„Es wäre für alle klarer und leichter, wenn wir schlicht und ergreifend sagen würden: Wir verpflichten die Ukraine darauf, dass sie die von uns erhaltenen Waffensysteme ausschließlich in dem Rahmen einsetzt, der mit dem geltenden Völkerrecht vereinbar ist“, sagte Ischinger der „Süddeutschen Zeitung“.
Das bedeute, dass man damit keine Krankenhäuser beschießen dürfe, „was die Russen die ganze Zeit machen“, erläuterte Ischinger. Es dürften nur militärische Ziele wie Flughäfen oder Abschussbasen angegriffen werden – dies aber auch auf russischem Gebiet, etwa um Angriffe mit Gleitbomben zu unterbinden. Andere Änderungen von Auflagen wie eine Kilometerbeschränkung für Waffeneinsätze auf russischem Gebiet seien dagegen wenig zielführend, sonst gebe es immer wieder die nächste Debatte, betonte Ischinger.,
Der frühere britische Premierminister Boris Johnson forderte angesichts der schwierigen militärischen Lage in der Ukraine Bundeskanzler Olaf Scholz (SPD) auf, sein striktes Nein zu einer Lieferung von Taurus-Marschflugkörpern an die Ukraine zu überdenken. „Wir brauchen definitiv auch eine Taurus-Lieferung, definitiv“, sagte Johnson der „Süddeutschen Zeitung“ am Rande einer Sicherheitskonferenz in Kiew. Es gehe nun um eine klare Haltung in einer ganz entscheidenden Phase.
Auch der CDU-Verteidigungspolitiker Roderich Kiesewetter kritisierte erneut die Taurus-Blockade des Kanzlers. „Die ganzen roten Linien lassen sich inzwischen zu einem roten Teppich für Putin verweben“, sagte Kiesewetter ebenfalls in Kiew der „SZ“. Er gehe zudem davon aus, dass es seitens der USA bald eine Freigabe zum Einsatz weitreichender Waffen gegen militärische Ziele in Russland geben werde, sagte der CDU-Politiker. Scholz habe dann die Wahl, „uneingeschränkt an der Seite der Bündnispartner“ zu stehen oder „er folgt dem Narrativ von Sahra Wagenknecht“.

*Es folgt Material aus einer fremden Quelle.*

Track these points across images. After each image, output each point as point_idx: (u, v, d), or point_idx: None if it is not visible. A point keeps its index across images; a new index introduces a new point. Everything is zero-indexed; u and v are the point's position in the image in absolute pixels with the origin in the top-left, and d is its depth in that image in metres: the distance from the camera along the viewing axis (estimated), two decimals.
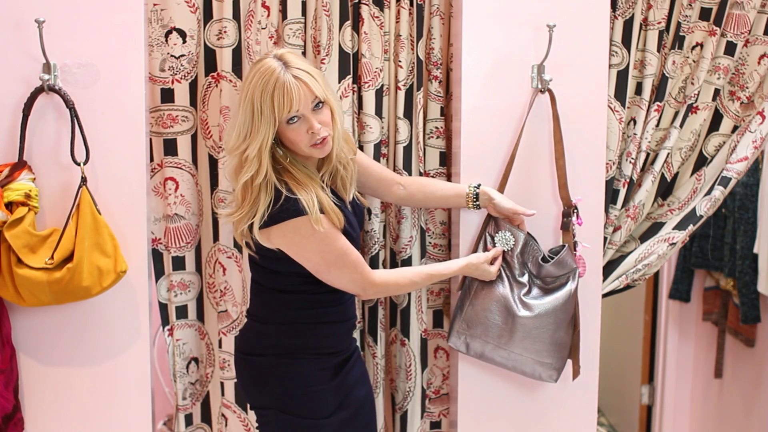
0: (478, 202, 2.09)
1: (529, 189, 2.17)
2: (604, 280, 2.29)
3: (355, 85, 2.19)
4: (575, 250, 2.13)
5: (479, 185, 2.10)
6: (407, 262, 2.23)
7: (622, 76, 2.25)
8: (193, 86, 2.18)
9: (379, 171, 2.12)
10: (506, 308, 2.06)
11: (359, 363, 2.05)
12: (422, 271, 2.04)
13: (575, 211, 2.13)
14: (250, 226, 1.83)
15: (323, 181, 1.92)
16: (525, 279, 2.09)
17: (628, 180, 2.27)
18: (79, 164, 1.95)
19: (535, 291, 2.09)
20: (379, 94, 2.20)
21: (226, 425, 2.28)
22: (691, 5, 2.28)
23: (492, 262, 2.07)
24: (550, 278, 2.10)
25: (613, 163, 2.26)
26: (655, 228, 2.35)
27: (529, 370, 2.11)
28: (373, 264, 2.23)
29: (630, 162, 2.26)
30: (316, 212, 1.80)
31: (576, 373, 2.16)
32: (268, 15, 2.12)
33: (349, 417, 1.96)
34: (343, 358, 1.98)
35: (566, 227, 2.14)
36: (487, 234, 2.11)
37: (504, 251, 2.09)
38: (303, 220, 1.80)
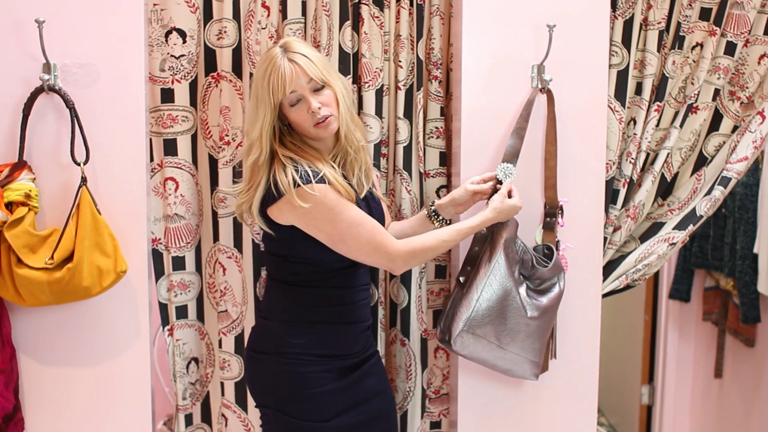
0: (440, 216, 2.08)
1: (528, 189, 2.16)
2: (604, 280, 2.29)
3: (355, 85, 2.19)
4: (558, 249, 2.14)
5: (434, 201, 2.10)
6: None
7: (622, 76, 2.25)
8: (193, 86, 2.18)
9: None
10: (513, 309, 2.05)
11: (377, 373, 2.03)
12: (450, 229, 1.98)
13: (561, 212, 2.13)
14: (263, 209, 1.87)
15: (335, 162, 1.94)
16: (522, 279, 2.09)
17: (628, 180, 2.27)
18: (79, 164, 1.95)
19: (531, 292, 2.09)
20: (379, 94, 2.20)
21: (226, 425, 2.28)
22: (691, 5, 2.27)
23: (510, 196, 2.02)
24: (539, 280, 2.10)
25: (613, 163, 2.25)
26: (655, 228, 2.35)
27: (519, 370, 2.09)
28: None
29: (630, 162, 2.26)
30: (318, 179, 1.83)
31: (544, 368, 2.17)
32: (268, 15, 2.12)
33: (355, 425, 1.94)
34: (353, 362, 1.97)
35: (550, 227, 2.14)
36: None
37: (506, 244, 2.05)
38: (304, 189, 1.82)
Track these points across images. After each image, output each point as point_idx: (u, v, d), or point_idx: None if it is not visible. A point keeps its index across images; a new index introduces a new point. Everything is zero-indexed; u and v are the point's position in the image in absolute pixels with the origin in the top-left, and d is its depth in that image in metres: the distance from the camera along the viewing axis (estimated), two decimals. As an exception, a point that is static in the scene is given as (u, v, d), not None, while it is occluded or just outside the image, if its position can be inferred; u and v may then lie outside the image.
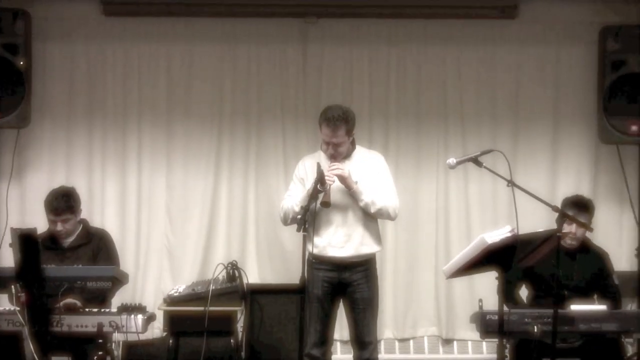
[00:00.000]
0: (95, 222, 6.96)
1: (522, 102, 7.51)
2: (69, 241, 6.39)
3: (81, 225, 6.47)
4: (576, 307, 5.83)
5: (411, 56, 7.50)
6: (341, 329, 6.82)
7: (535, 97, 7.51)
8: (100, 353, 5.62)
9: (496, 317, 5.35)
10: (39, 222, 6.33)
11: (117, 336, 5.90)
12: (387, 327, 7.44)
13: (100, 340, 5.67)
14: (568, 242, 6.14)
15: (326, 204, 5.75)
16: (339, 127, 5.87)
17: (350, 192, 5.90)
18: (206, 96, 7.48)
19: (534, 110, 7.50)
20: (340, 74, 7.50)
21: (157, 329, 7.03)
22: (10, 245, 5.57)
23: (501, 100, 7.51)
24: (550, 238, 5.37)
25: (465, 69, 7.50)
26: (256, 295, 6.91)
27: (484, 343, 7.27)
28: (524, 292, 6.46)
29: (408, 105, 7.51)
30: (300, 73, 7.50)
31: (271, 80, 7.49)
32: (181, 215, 7.49)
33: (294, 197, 6.02)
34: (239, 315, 6.35)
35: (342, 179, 5.84)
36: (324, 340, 6.03)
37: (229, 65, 7.47)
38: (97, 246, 6.42)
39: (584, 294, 6.20)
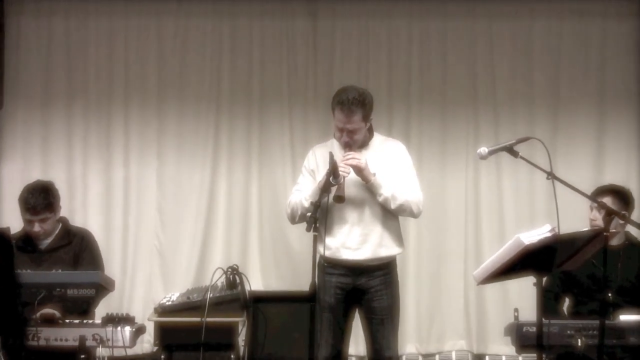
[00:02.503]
0: (77, 221, 6.92)
1: (562, 84, 7.55)
2: (46, 242, 6.35)
3: (60, 225, 6.44)
4: (625, 318, 5.78)
5: (436, 32, 7.57)
6: (357, 342, 6.83)
7: (577, 78, 7.56)
8: (82, 370, 5.66)
9: (534, 329, 5.29)
10: (12, 221, 6.31)
11: (101, 351, 5.86)
12: (409, 341, 7.47)
13: (83, 356, 5.65)
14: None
15: (340, 199, 5.65)
16: (354, 112, 5.77)
17: (368, 185, 5.80)
18: (202, 77, 7.57)
19: (575, 93, 7.55)
20: (355, 52, 7.56)
21: (147, 343, 7.15)
22: (-21, 246, 5.53)
23: (538, 81, 7.56)
24: (595, 238, 5.29)
25: (498, 47, 7.57)
26: (260, 304, 6.88)
27: (520, 358, 7.23)
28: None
29: (432, 88, 7.57)
30: (309, 51, 7.58)
31: (276, 59, 7.57)
32: (174, 213, 7.54)
33: (302, 192, 5.91)
34: (240, 327, 6.29)
35: (358, 170, 5.74)
36: (337, 355, 5.94)
37: (228, 42, 7.57)
38: (78, 248, 6.39)
39: (629, 296, 6.16)
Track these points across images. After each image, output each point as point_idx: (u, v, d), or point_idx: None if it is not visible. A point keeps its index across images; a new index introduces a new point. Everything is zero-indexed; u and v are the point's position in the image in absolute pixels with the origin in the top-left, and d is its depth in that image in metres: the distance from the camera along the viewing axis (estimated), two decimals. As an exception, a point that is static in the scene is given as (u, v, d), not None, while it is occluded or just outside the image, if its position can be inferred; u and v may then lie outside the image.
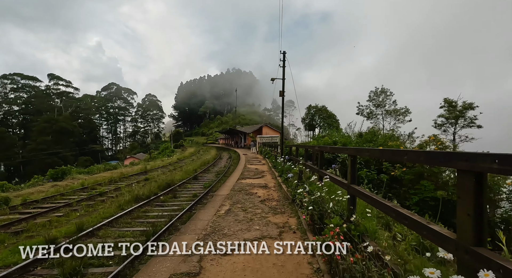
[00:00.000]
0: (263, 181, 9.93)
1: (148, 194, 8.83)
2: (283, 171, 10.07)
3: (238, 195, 7.12)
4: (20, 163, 60.46)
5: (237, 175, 12.00)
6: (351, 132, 18.05)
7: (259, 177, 10.90)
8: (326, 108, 56.79)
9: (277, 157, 15.86)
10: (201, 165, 19.73)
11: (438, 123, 23.75)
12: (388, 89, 31.97)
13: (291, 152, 12.77)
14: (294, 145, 13.72)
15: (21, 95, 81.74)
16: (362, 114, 33.87)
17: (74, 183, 11.80)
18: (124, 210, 7.27)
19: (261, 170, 13.56)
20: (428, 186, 8.53)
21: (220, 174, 14.94)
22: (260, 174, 11.80)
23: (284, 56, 13.81)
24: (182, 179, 12.69)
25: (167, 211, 7.34)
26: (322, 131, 54.15)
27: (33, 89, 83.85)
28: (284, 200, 6.54)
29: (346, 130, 20.93)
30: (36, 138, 51.80)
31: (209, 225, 4.42)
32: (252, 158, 22.12)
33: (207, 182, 11.97)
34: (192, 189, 10.68)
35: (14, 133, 73.63)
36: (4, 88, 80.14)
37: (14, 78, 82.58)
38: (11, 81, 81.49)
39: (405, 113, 30.57)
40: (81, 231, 5.35)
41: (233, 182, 9.64)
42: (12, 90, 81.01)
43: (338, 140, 11.73)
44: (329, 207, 3.69)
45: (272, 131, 44.53)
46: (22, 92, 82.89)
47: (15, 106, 77.76)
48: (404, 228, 3.54)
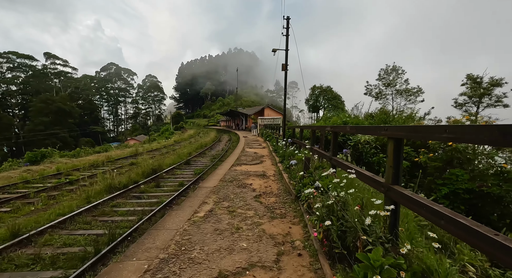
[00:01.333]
0: (261, 167, 8.53)
1: (126, 183, 7.51)
2: (284, 156, 8.62)
3: (228, 187, 5.73)
4: (23, 143, 60.02)
5: (233, 159, 10.62)
6: (358, 113, 16.37)
7: (257, 163, 9.49)
8: (331, 89, 54.21)
9: (278, 139, 14.39)
10: (197, 148, 18.41)
11: (459, 103, 21.43)
12: (400, 67, 29.49)
13: (295, 135, 11.25)
14: (298, 126, 12.11)
15: (18, 75, 79.95)
16: (371, 95, 31.73)
17: (52, 167, 10.56)
18: (91, 203, 5.98)
19: (261, 154, 12.16)
20: (462, 175, 7.04)
21: (215, 158, 13.62)
22: (259, 159, 10.40)
23: (287, 23, 11.69)
24: (172, 164, 11.39)
25: (143, 205, 6.03)
26: (326, 113, 52.22)
27: (30, 69, 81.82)
28: (285, 195, 5.14)
29: (353, 111, 19.19)
30: (34, 119, 50.70)
31: (175, 240, 3.04)
32: (252, 141, 20.70)
33: (199, 168, 10.65)
34: (181, 175, 9.37)
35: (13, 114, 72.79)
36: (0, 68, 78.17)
37: (9, 57, 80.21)
38: (6, 60, 79.28)
39: (417, 93, 28.38)
40: (15, 236, 4.04)
41: (226, 169, 8.26)
42: (8, 69, 79.02)
43: (348, 121, 10.13)
44: (359, 222, 2.25)
45: (274, 113, 42.76)
46: (19, 71, 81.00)
47: (13, 86, 76.12)
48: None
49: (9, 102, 76.11)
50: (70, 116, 54.15)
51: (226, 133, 38.07)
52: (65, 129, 51.67)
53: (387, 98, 30.21)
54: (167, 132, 53.13)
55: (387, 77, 30.10)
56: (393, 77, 29.69)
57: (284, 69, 11.77)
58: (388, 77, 29.98)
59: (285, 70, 11.74)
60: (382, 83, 30.41)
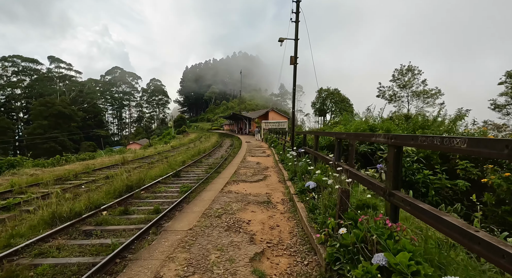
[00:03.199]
0: (265, 187, 6.42)
1: (79, 211, 5.47)
2: (296, 172, 6.50)
3: (212, 231, 3.61)
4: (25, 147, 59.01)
5: (230, 172, 8.54)
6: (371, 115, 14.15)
7: (259, 179, 7.39)
8: (339, 92, 52.06)
9: (285, 147, 12.26)
10: (194, 155, 16.41)
11: (497, 104, 18.66)
12: (416, 67, 27.14)
13: (306, 142, 9.13)
14: (311, 132, 9.83)
15: (22, 78, 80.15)
16: (383, 97, 29.41)
17: (8, 181, 8.61)
18: (12, 246, 3.98)
19: (264, 165, 10.06)
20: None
21: (212, 167, 11.57)
22: (262, 173, 8.29)
23: (297, 6, 9.58)
24: (158, 176, 9.41)
25: (86, 252, 3.97)
26: (346, 115, 49.98)
27: (35, 73, 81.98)
28: (305, 250, 3.02)
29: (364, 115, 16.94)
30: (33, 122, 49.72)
31: None
32: (255, 147, 18.61)
33: (188, 183, 8.59)
34: (163, 195, 7.32)
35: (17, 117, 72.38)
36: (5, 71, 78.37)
37: (14, 60, 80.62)
38: (12, 64, 79.57)
39: (436, 94, 25.95)
40: None
41: (218, 190, 6.17)
42: (13, 73, 79.24)
43: (377, 125, 7.96)
44: None
45: (279, 117, 40.72)
46: (24, 75, 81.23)
47: (17, 90, 76.00)
48: None
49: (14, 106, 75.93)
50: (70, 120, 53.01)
51: (229, 137, 36.09)
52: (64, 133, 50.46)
53: (402, 101, 27.84)
54: (168, 136, 51.54)
55: (402, 78, 27.76)
56: (409, 78, 27.35)
57: (293, 63, 9.70)
58: (403, 78, 27.65)
59: (295, 64, 9.66)
60: (397, 84, 28.09)
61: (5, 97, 73.96)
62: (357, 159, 7.37)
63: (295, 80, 9.98)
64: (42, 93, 72.98)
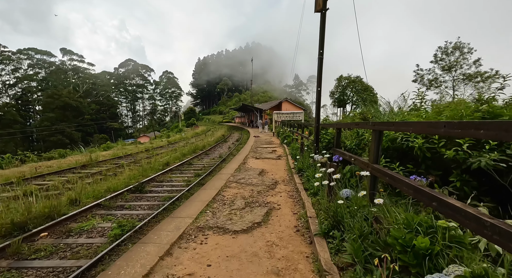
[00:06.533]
0: (268, 262, 2.72)
1: None
2: (336, 213, 2.75)
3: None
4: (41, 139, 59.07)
5: (209, 196, 4.93)
6: (403, 106, 9.80)
7: (253, 224, 3.69)
8: (361, 80, 46.58)
9: (305, 146, 8.35)
10: (186, 153, 13.02)
11: None
12: (467, 44, 21.84)
13: (339, 142, 5.23)
14: (366, 124, 5.04)
15: (38, 71, 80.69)
16: (421, 82, 24.39)
17: None
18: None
19: (271, 177, 6.33)
20: None
21: (199, 175, 7.96)
22: (263, 200, 4.58)
23: None
24: (106, 192, 6.00)
25: None
26: (355, 108, 44.82)
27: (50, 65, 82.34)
28: None
29: (395, 104, 12.57)
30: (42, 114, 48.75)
31: None
32: (263, 144, 14.86)
33: (132, 217, 5.07)
34: (74, 245, 3.81)
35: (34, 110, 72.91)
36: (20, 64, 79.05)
37: (29, 53, 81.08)
38: (27, 57, 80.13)
39: (492, 78, 20.69)
40: None
41: (161, 252, 2.55)
42: (29, 66, 79.84)
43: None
44: None
45: (294, 108, 36.48)
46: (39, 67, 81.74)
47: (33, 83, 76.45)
48: None
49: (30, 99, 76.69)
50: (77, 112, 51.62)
51: (238, 131, 32.59)
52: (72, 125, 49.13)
53: (445, 87, 22.76)
54: (175, 129, 49.00)
55: (447, 58, 22.59)
56: (456, 58, 22.15)
57: (320, 9, 5.77)
58: (449, 58, 22.47)
59: (323, 10, 5.72)
60: (440, 66, 22.96)
61: (21, 90, 74.68)
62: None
63: (323, 35, 5.95)
64: (56, 85, 72.92)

Die als Russland-nah geltende BSW-Vorsitzende Wagenknecht erläuterte im Berliner „Tagesspiegel“ ihre Vorstellungen für eine Friedenslösung in der Ukraine. Demnach solle der Westen Russlands Präsident Wladimir Putin „einen Stopp der Waffenlieferungen“ anbieten. Im Gegenzug solle es „einen sofortigen Waffenstillstand an der jetzigen Frontlinie“ geben und später „ein Referendum unter UN-Aufsicht“ in den von Russland kontrollierten ukrainischen Gebieten über deren staatliche Zugehörigkeit.
Wagenknecht forderte die Ukraine erneut auf, „Kompromisse zu schließen“ und auf eine Nato-Mitgliedschaft zu verzichten. Von Russland forderte sie eine Kompromissbereitschaft nicht, auch keinen Abzug der russischen Truppen aus der Ukraine.
SPD-Fraktionschef Rolf Mützenich schlug die Bildung einer Kontaktgruppe vor, um zwischen der Ukraine und Russland zu vermitteln. Auf die Frage, aus welchen Ländern eine solche Kontaktgruppe bestehen könnte, sagte Mützenich: „Ich sehe da natürlich Länder wie China, Indien, die Türkei und Brasilien in der Verantwortung.“ Er begrüßte Äußerungen des ukrainischen Präsidenten Wolodymyr Selenskyj und von Bundeskanzler Olaf Scholz (SPD), wonach auch Russland an einem angestrebten neuen Friedensgipfel zur Ukraine teilnehmen solle.